Lilo

Personal information
- Full name: Manuel Rodríguez Pazó
- Date of birth: 8 April 1902
- Place of birth: Vigo, Spain
- Date of death: 2 September 1972 (aged 70)
- Place of death: Vigo, Spain
- Position: Goalkeeper

Youth career
- Germania

Senior career*
- Years: Team / Apps / (Gls)
- 1918–1920: Club Ciosvín
- 1920–1923: Fortuna de Vigo
- 1923–1936: Celta de Vigo

= Lilo (footballer, born 1902) =

Spanish footballer (1902–1972)

Manuel Rodríguez Pazó, better known as Lilo (8 April 1902 – 2 September 1972), was a Spanish footballer who played as a goalkeeper for Celta de Vigo between 1923 and 1936.

==Career==
Born on 8 April 1902 in the Galician town of Vigo, Lilo began his career playing as a right back for Germania, a team from the Vigo neighborhood of Couto, making his debut under the sticks only because his team's goalkeeper got injured, and he ended up enjoying so much that he signed for Club Ciosvín as a goalkeeper.
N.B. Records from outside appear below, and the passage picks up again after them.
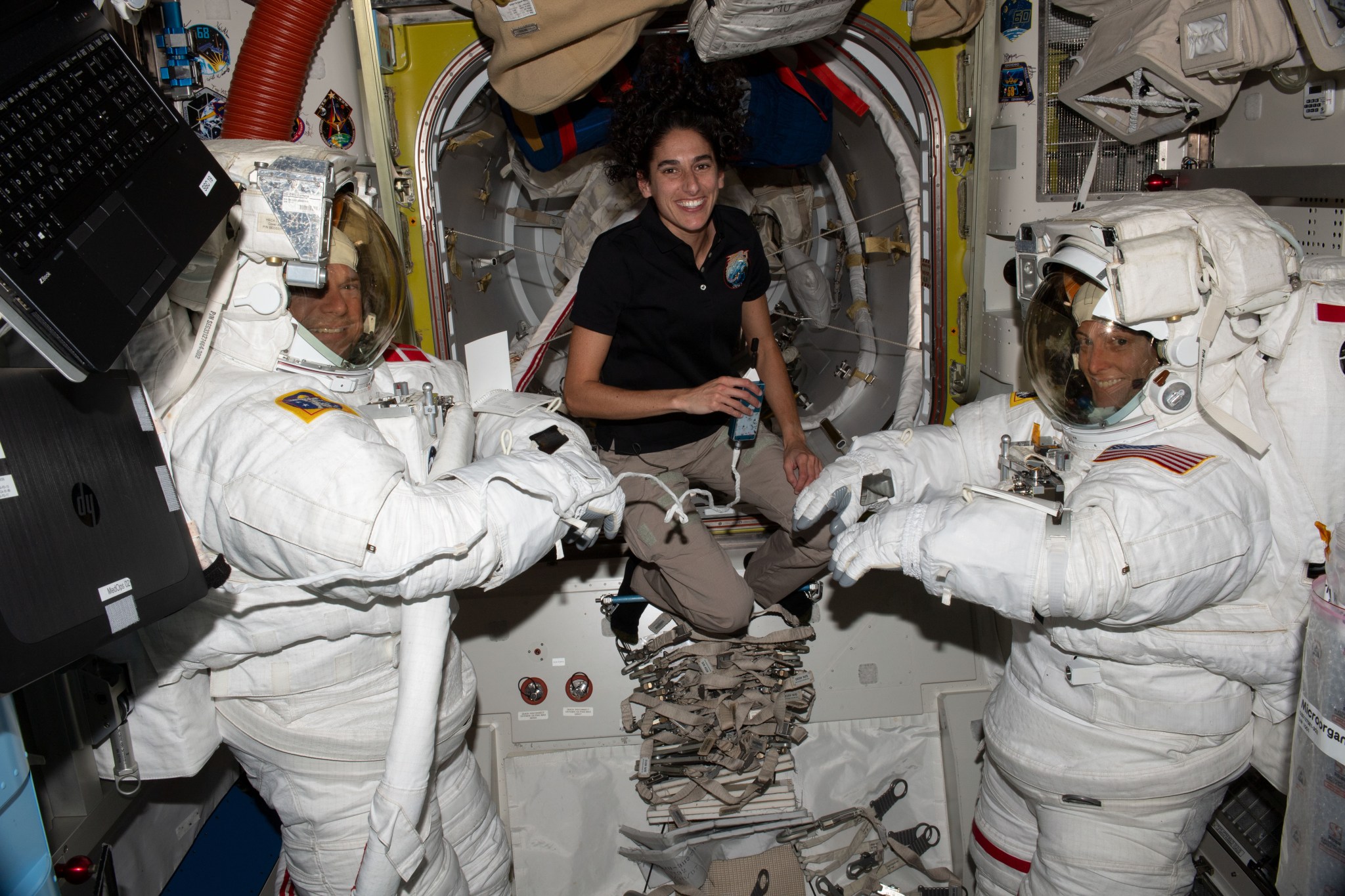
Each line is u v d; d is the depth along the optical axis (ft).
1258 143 6.86
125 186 3.90
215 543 4.87
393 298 5.61
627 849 8.13
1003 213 8.46
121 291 3.72
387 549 4.50
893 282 9.59
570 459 5.31
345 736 5.58
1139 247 4.83
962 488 5.37
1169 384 5.11
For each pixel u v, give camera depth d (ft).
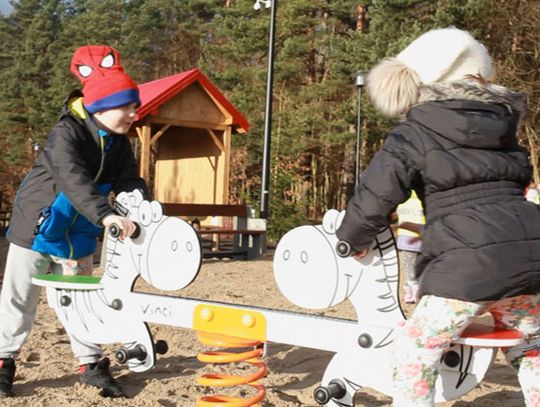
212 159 49.47
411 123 9.83
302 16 104.12
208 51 115.44
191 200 51.31
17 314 13.75
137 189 13.57
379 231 10.03
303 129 100.63
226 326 12.21
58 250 13.91
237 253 42.45
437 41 10.12
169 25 163.53
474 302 9.29
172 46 162.40
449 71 10.03
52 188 13.56
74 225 14.06
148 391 14.15
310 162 115.85
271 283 30.30
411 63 10.19
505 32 87.92
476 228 9.22
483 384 15.31
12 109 168.96
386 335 10.72
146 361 13.15
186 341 18.48
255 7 51.21
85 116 13.53
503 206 9.36
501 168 9.49
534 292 9.50
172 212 39.60
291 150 101.19
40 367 15.72
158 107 43.91
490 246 9.14
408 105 10.11
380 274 10.81
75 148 13.19
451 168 9.45
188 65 159.94
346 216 10.06
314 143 102.32
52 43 175.94
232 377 12.84
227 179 48.08
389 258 10.75
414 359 9.59
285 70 103.50
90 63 13.66
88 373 14.08
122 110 13.53
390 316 10.75
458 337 9.72
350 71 92.73
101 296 13.64
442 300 9.45
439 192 9.61
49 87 172.65
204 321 12.41
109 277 13.53
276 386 14.93
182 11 159.12
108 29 167.63
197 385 14.58
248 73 109.91
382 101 10.27
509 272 9.11
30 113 158.92
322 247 11.25
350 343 11.03
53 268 14.52
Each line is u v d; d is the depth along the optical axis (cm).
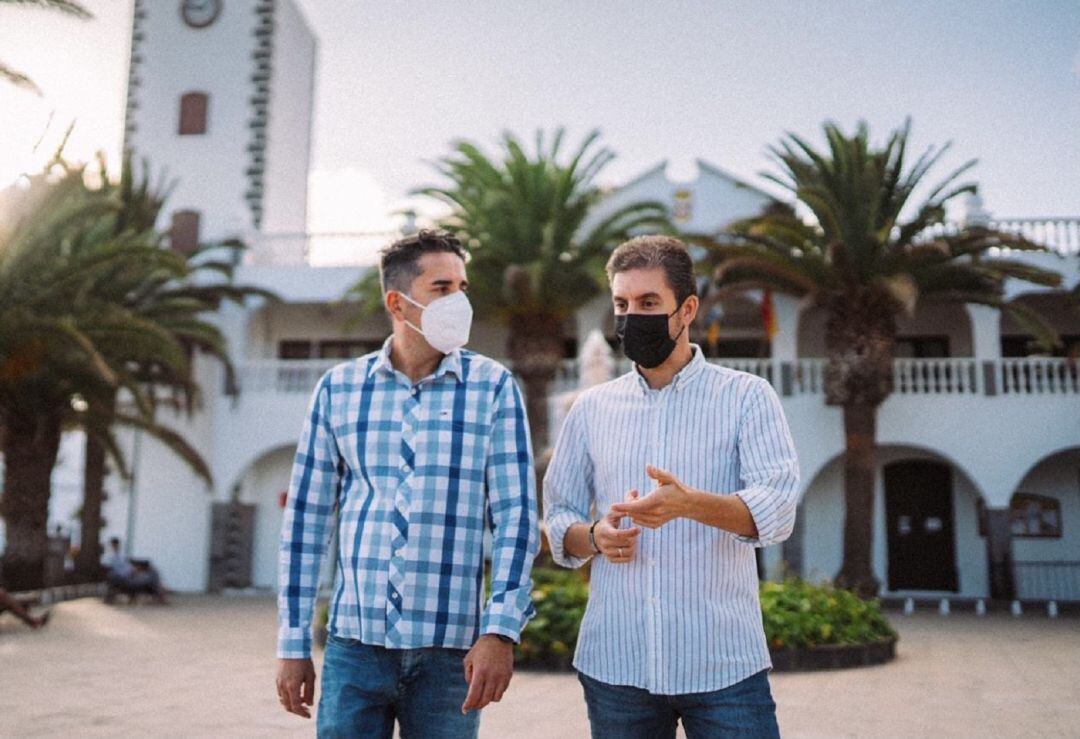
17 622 1486
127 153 2148
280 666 282
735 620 263
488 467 285
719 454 271
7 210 1480
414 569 271
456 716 271
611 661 268
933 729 678
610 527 252
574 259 2012
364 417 286
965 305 2175
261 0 3017
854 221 1753
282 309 2659
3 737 635
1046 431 2091
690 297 279
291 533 290
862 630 1056
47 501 1930
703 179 2331
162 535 2475
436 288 292
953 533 2283
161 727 675
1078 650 1194
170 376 2102
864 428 1839
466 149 2033
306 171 3353
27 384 1800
In 1920, the 18-year-old Lilo joined Fortuna de Vigo, with whom he played for three years, until 1923, when it was merged with Real Vigo Sporting to form Celta de Vigo.

On 16 September 1923, the presentation match of Celta de Vigo was held at Coia, in a meeting between A and B teams, with Lilo starting for the latter team in a 2–0 loss, being beaten only by a penalty and an own goal. The goalkeeper of the A-team, Isidro Rodríguez, was thus the one selected for Celta's first official game against Boavista on 23 September (8–2), but following his controversial move to Deportivo de La Coruña, Lilo established himself as Celta's undisputed starting goalkeeper.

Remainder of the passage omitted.